■ HOW TO COMPLETE THIS TASK ■
Copy every item below word for word, with no changes.

[Figure understanding tasks]
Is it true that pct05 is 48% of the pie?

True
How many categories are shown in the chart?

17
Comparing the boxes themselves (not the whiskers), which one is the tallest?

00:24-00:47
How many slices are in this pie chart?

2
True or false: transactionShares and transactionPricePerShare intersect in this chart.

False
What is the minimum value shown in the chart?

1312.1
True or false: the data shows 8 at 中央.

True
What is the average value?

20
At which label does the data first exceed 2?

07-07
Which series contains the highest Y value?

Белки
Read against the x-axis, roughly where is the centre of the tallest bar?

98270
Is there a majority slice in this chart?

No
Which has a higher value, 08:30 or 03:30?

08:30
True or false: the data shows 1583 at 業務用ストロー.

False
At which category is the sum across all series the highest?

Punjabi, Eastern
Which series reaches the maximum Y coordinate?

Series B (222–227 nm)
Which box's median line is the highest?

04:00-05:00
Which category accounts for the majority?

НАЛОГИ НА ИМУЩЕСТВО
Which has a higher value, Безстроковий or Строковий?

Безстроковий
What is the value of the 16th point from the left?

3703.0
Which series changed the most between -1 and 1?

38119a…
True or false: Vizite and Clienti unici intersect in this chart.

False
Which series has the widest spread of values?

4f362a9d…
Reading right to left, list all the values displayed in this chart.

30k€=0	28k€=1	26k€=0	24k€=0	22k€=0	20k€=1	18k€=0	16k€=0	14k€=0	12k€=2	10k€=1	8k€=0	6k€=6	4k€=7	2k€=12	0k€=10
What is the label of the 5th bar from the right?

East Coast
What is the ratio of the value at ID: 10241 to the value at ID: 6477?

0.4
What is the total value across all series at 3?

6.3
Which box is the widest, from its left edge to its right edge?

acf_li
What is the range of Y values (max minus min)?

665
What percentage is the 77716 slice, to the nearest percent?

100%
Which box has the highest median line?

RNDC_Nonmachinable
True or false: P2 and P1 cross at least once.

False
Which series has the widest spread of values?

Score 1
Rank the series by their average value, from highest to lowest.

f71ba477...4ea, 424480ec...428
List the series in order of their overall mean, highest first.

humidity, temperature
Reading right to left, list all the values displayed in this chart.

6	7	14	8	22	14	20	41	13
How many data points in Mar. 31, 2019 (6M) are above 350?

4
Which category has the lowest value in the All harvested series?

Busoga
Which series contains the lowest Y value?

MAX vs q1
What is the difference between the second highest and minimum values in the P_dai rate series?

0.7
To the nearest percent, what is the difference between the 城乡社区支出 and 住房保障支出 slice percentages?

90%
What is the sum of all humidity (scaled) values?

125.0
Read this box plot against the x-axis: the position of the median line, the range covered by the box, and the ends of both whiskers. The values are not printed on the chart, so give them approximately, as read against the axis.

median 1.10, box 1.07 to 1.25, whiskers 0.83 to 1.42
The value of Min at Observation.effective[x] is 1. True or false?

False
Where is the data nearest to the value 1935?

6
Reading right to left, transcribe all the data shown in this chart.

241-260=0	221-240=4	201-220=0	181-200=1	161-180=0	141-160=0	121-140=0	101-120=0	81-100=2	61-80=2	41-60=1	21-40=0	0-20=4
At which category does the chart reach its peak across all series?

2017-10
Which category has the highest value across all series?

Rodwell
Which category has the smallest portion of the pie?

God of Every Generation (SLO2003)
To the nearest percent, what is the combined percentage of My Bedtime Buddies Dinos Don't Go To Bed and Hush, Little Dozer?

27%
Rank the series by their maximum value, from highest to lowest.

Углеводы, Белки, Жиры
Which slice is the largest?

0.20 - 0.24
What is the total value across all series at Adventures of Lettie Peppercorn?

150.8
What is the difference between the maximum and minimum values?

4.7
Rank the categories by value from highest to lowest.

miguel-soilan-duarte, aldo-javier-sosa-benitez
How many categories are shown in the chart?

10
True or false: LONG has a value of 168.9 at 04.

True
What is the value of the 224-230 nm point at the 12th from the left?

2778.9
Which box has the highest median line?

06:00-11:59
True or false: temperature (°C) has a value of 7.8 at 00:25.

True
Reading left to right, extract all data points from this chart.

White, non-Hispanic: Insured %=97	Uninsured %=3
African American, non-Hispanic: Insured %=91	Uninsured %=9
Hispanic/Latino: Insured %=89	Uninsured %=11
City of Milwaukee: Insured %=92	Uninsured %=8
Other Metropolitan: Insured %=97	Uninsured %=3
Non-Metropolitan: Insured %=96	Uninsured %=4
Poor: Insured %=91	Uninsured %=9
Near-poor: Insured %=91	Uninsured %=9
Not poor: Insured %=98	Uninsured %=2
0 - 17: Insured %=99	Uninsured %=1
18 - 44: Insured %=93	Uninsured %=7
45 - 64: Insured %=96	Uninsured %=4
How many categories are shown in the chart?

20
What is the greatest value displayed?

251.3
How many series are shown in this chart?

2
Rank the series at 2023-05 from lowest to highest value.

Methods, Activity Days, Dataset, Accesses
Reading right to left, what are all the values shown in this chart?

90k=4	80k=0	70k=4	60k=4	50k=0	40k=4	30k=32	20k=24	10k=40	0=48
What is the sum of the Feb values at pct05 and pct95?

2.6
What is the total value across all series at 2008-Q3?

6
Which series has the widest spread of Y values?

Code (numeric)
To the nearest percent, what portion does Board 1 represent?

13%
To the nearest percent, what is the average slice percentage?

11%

■ THE ANSWER ■
Is it true that pct05 is 48% of the pie?

True
How many categories are shown in the chart?

17
Comparing the boxes themselves (not the whiskers), which one is the tallest?

00:24-00:47
How many slices are in this pie chart?

2
True or false: transactionShares and transactionPricePerShare intersect in this chart.

False
What is the minimum value shown in the chart?

1312.1
True or false: the data shows 8 at 中央.

True
What is the average value?

20
At which label does the data first exceed 2?

07-07
Which series contains the highest Y value?

Белки
Read against the x-axis, roughly where is the centre of the tallest bar?

98270
Is there a majority slice in this chart?

No
Which has a higher value, 08:30 or 03:30?

08:30
True or false: the data shows 1583 at 業務用ストロー.

False
At which category is the sum across all series the highest?

Punjabi, Eastern
Which series reaches the maximum Y coordinate?

Series B (222–227 nm)
Which box's median line is the highest?

04:00-05:00
Which category accounts for the majority?

НАЛОГИ НА ИМУЩЕСТВО
Which has a higher value, Безстроковий or Строковий?

Безстроковий
What is the value of the 16th point from the left?

3703.0
Which series changed the most between -1 and 1?

38119a…
True or false: Vizite and Clienti unici intersect in this chart.

False
Which series has the widest spread of values?

4f362a9d…
Reading right to left, list all the values displayed in this chart.

30k€=0	28k€=1	26k€=0	24k€=0	22k€=0	20k€=1	18k€=0	16k€=0	14k€=0	12k€=2	10k€=1	8k€=0	6k€=6	4k€=7	2k€=12	0k€=10
What is the label of the 5th bar from the right?

East Coast
What is the ratio of the value at ID: 10241 to the value at ID: 6477?

0.4
What is the total value across all series at 3?

6.3
Which box is the widest, from its left edge to its right edge?

acf_li
What is the range of Y values (max minus min)?

665
What percentage is the 77716 slice, to the nearest percent?

100%
Which box has the highest median line?

RNDC_Nonmachinable
True or false: P2 and P1 cross at least once.

False
Which series has the widest spread of values?

Score 1
Rank the series by their average value, from highest to lowest.

f71ba477...4ea, 424480ec...428
List the series in order of their overall mean, highest first.

humidity, temperature
Reading right to left, list all the values displayed in this chart.

6	7	14	8	22	14	20	41	13
How many data points in Mar. 31, 2019 (6M) are above 350?

4
Which category has the lowest value in the All harvested series?

Busoga
Which series contains the lowest Y value?

MAX vs q1
What is the difference between the second highest and minimum values in the P_dai rate series?

0.7
To the nearest percent, what is the difference between the 城乡社区支出 and 住房保障支出 slice percentages?

90%
What is the sum of all humidity (scaled) values?

125.0
Read this box plot against the x-axis: the position of the median line, the range covered by the box, and the ends of both whiskers. The values are not printed on the chart, so give them approximately, as read against the axis.

median 1.10, box 1.07 to 1.25, whiskers 0.83 to 1.42
The value of Min at Observation.effective[x] is 1. True or false?

False
Where is the data nearest to the value 1935?

6
Reading right to left, transcribe all the data shown in this chart.

241-260=0	221-240=4	201-220=0	181-200=1	161-180=0	141-160=0	121-140=0	101-120=0	81-100=2	61-80=2	41-60=1	21-40=0	0-20=4
At which category does the chart reach its peak across all series?

2017-10
Which category has the highest value across all series?

Rodwell
Which category has the smallest portion of the pie?

God of Every Generation (SLO2003)
To the nearest percent, what is the combined percentage of My Bedtime Buddies Dinos Don't Go To Bed and Hush, Little Dozer?

27%
Rank the series by their maximum value, from highest to lowest.

Углеводы, Белки, Жиры
Which slice is the largest?

0.20 - 0.24
What is the total value across all series at Adventures of Lettie Peppercorn?

150.8
What is the difference between the maximum and minimum values?

4.7
Rank the categories by value from highest to lowest.

miguel-soilan-duarte, aldo-javier-sosa-benitez
How many categories are shown in the chart?

10
True or false: LONG has a value of 168.9 at 04.

True
What is the value of the 224-230 nm point at the 12th from the left?

2778.9
Which box has the highest median line?

06:00-11:59
True or false: temperature (°C) has a value of 7.8 at 00:25.

True
Reading left to right, extract all data points from this chart.

White, non-Hispanic: Insured %=97	Uninsured %=3
African American, non-Hispanic: Insured %=91	Uninsured %=9
Hispanic/Latino: Insured %=89	Uninsured %=11
City of Milwaukee: Insured %=92	Uninsured %=8
Other Metropolitan: Insured %=97	Uninsured %=3
Non-Metropolitan: Insured %=96	Uninsured %=4
Poor: Insured %=91	Uninsured %=9
Near-poor: Insured %=91	Uninsured %=9
Not poor: Insured %=98	Uninsured %=2
0 - 17: Insured %=99	Uninsured %=1
18 - 44: Insured %=93	Uninsured %=7
45 - 64: Insured %=96	Uninsured %=4
How many categories are shown in the chart?

20
What is the greatest value displayed?

251.3
How many series are shown in this chart?

2
Rank the series at 2023-05 from lowest to highest value.

Methods, Activity Days, Dataset, Accesses
Reading right to left, what are all the values shown in this chart?

90k=4	80k=0	70k=4	60k=4	50k=0	40k=4	30k=32	20k=24	10k=40	0=48
What is the sum of the Feb values at pct05 and pct95?

2.6
What is the total value across all series at 2008-Q3?

6
Which series has the widest spread of Y values?

Code (numeric)
To the nearest percent, what portion does Board 1 represent?

13%
To the nearest percent, what is the average slice percentage?

11%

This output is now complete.